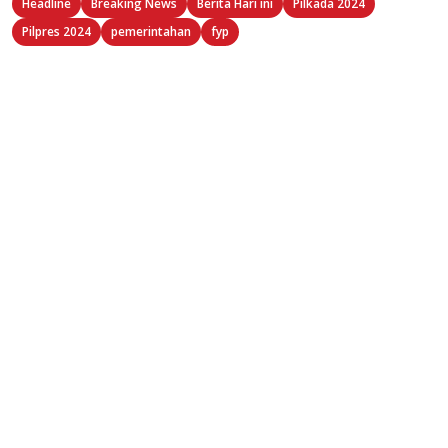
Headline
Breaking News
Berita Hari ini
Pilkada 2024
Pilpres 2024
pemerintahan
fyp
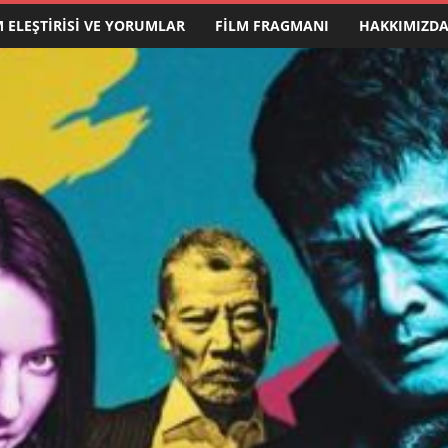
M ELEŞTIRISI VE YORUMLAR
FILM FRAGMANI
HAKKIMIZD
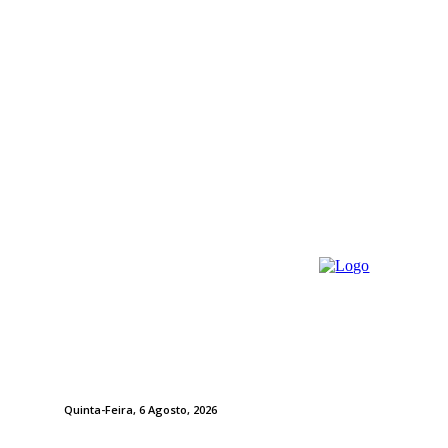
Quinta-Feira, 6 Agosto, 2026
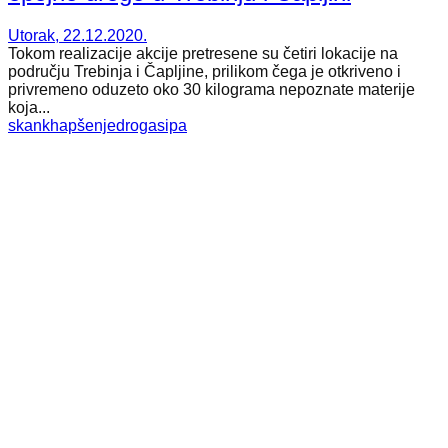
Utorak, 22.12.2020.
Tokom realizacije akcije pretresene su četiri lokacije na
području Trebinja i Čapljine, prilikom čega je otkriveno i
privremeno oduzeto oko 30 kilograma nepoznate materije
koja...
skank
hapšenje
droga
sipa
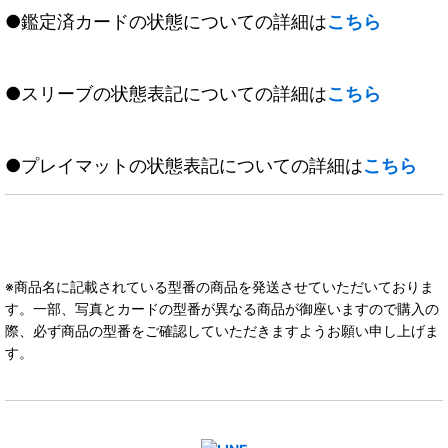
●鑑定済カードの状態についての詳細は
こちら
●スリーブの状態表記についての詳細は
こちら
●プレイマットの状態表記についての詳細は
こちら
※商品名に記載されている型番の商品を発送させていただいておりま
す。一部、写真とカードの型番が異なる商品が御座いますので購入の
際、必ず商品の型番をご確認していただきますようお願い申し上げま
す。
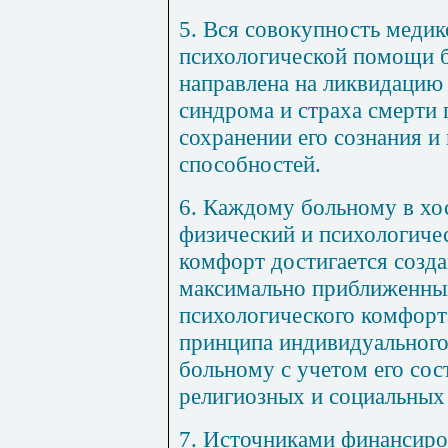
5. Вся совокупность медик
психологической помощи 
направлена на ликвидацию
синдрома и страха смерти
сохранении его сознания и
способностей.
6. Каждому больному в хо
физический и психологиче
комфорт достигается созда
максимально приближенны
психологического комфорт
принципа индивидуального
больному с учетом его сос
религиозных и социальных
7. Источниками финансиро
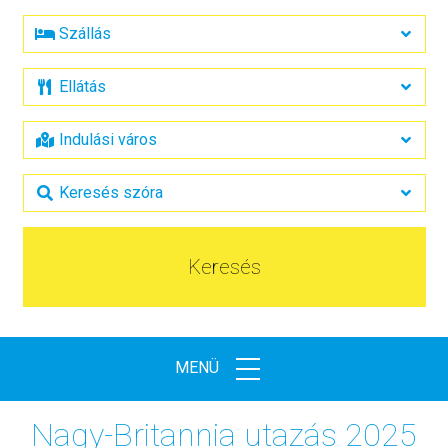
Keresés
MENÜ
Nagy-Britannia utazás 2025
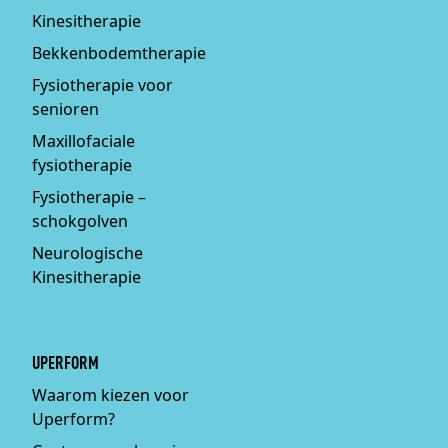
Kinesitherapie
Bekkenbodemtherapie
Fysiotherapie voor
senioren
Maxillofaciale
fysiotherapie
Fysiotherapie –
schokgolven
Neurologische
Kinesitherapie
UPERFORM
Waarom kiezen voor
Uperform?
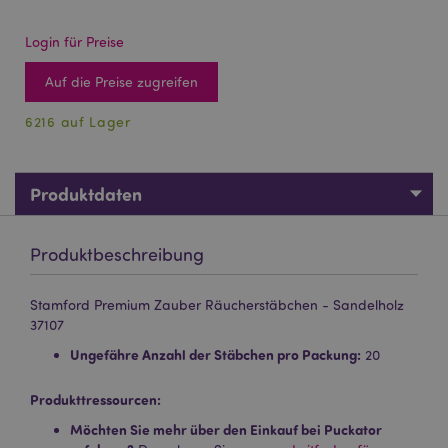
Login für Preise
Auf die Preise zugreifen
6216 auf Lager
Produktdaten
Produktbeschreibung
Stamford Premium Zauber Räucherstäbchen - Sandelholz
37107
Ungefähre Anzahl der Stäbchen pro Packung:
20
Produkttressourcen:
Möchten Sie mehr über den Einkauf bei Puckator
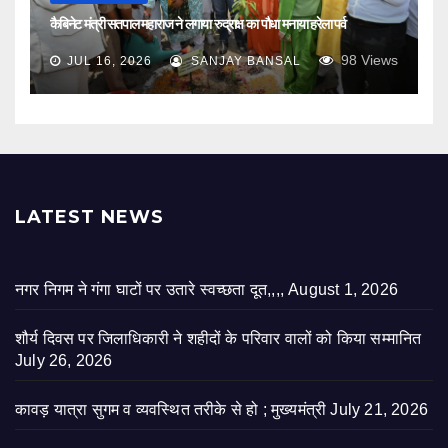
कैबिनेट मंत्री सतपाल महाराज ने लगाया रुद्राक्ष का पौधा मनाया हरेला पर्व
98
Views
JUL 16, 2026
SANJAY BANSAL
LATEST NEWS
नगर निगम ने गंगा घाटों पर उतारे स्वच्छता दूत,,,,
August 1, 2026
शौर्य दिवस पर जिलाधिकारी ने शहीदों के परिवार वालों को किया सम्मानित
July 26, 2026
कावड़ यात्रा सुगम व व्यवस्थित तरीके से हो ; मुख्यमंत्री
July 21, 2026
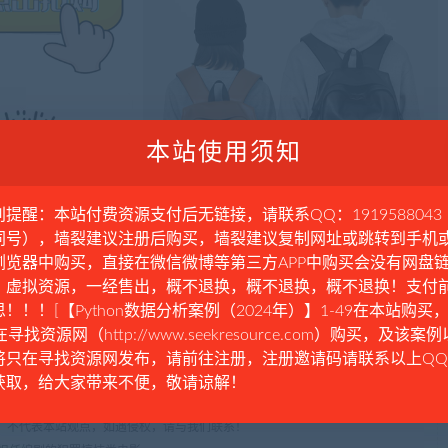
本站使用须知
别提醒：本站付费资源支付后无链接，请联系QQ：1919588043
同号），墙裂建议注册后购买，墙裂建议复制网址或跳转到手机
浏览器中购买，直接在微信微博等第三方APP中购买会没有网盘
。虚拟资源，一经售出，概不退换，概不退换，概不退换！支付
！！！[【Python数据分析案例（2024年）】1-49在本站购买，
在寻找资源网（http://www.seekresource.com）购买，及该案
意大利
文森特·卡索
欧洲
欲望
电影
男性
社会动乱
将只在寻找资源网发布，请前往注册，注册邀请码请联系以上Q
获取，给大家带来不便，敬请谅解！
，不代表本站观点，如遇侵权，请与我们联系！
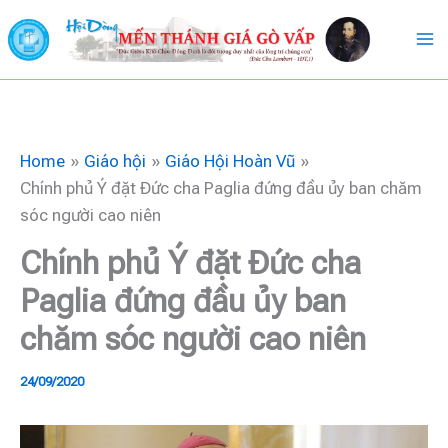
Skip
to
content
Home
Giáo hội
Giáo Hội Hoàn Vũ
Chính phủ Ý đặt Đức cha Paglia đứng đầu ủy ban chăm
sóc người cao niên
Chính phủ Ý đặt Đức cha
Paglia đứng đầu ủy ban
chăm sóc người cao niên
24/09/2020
◆ ◆ ◆ ◆ ◆ ◆ ◆
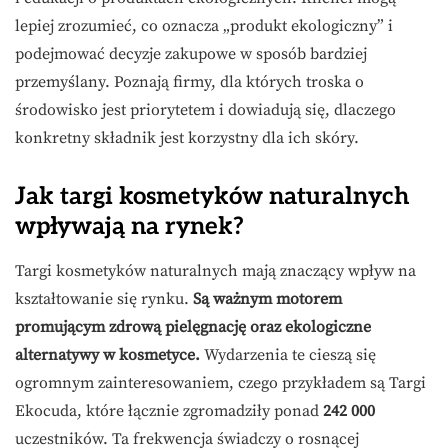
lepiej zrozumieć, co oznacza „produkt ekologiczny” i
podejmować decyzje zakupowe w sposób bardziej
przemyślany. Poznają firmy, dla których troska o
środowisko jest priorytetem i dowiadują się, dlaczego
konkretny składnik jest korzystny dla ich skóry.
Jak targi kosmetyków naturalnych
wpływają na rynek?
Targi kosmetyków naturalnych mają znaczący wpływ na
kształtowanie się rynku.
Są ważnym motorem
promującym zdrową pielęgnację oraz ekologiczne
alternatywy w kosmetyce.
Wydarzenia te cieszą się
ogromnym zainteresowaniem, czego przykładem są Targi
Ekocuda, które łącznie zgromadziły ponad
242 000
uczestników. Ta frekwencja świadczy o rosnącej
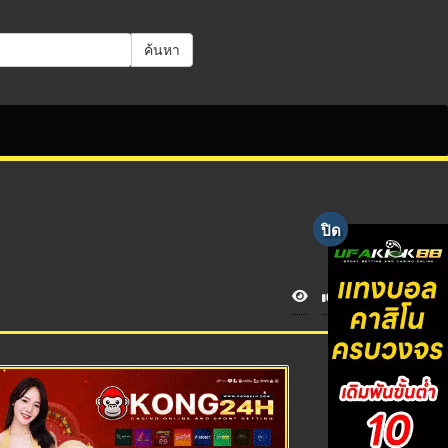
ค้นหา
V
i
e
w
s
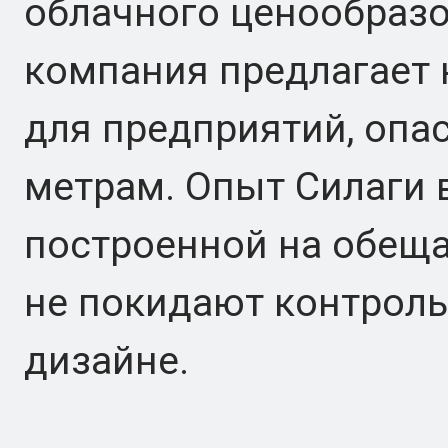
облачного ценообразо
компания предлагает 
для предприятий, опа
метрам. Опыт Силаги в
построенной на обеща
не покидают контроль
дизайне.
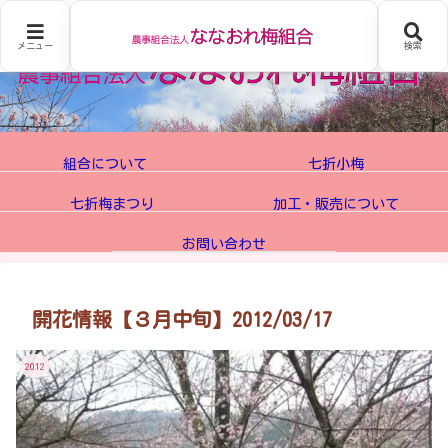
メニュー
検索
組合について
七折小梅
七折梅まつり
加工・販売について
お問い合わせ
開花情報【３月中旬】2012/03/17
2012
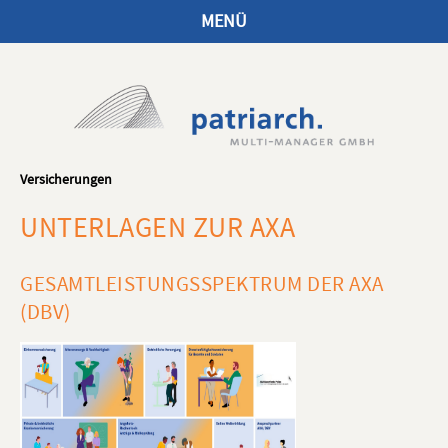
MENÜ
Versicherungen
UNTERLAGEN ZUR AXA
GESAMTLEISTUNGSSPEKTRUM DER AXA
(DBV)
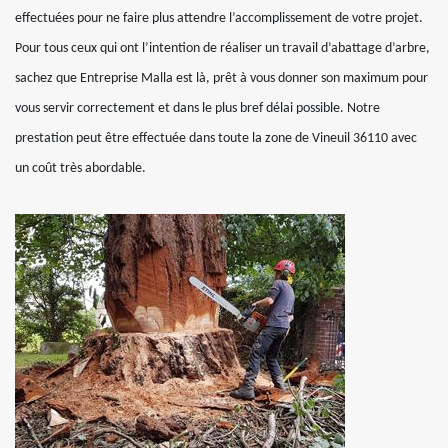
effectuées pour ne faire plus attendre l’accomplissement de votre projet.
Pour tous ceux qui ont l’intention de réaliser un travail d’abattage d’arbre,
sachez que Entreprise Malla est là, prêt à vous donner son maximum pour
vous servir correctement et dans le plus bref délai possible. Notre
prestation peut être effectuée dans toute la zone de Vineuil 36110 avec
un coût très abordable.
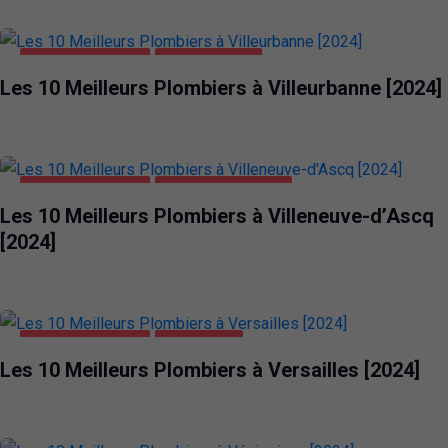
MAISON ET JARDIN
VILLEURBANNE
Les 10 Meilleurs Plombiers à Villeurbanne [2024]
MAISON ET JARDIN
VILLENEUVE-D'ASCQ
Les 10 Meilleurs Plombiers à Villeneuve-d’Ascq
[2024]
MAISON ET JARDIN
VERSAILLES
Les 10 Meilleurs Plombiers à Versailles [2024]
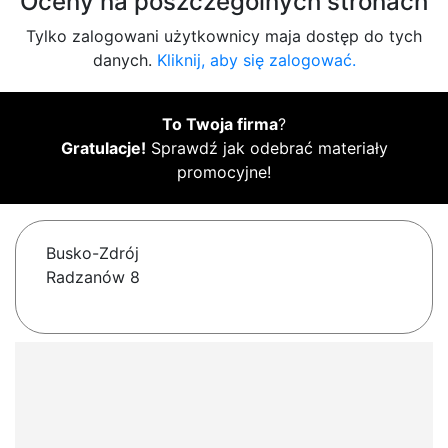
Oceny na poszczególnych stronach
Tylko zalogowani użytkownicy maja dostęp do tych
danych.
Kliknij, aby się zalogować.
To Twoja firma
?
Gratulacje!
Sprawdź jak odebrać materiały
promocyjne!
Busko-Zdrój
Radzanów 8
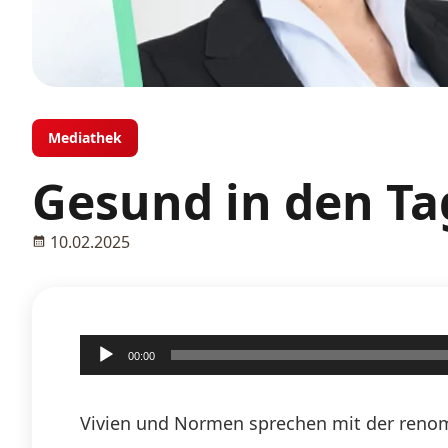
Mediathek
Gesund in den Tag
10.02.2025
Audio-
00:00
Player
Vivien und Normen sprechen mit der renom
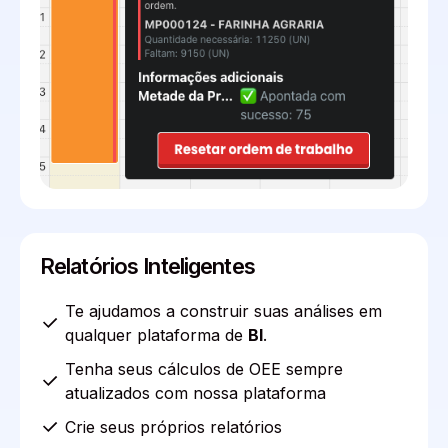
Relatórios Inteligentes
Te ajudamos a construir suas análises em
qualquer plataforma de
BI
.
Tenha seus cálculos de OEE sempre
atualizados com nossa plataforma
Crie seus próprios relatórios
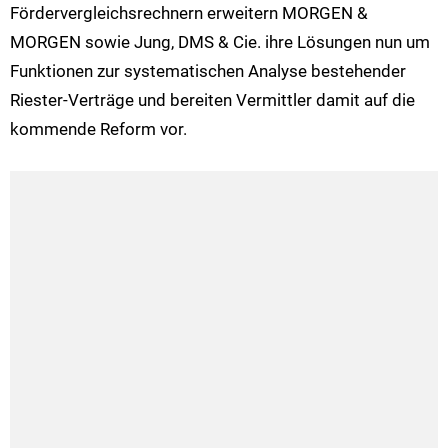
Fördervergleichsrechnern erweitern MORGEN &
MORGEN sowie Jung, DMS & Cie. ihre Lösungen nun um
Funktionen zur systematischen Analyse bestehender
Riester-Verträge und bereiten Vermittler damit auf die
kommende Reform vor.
◆ ◆ ◆ ◆ ◆ ◆ ◆
Output exactly the lines above, beginning at the one with "Tenha seus cálculos de OEE sempre" and stopping after the one with "kommende Reform vor.". Pictures are to be omitted.

Tenha seus cálculos de OEE sempre
atualizados com nossa plataforma
Crie seus próprios relatórios
Fördervergleichsrechnern erweitern MORGEN &
MORGEN sowie Jung, DMS & Cie. ihre Lösungen nun um
Funktionen zur systematischen Analyse bestehender
Riester-Verträge und bereiten Vermittler damit auf die
kommende Reform vor.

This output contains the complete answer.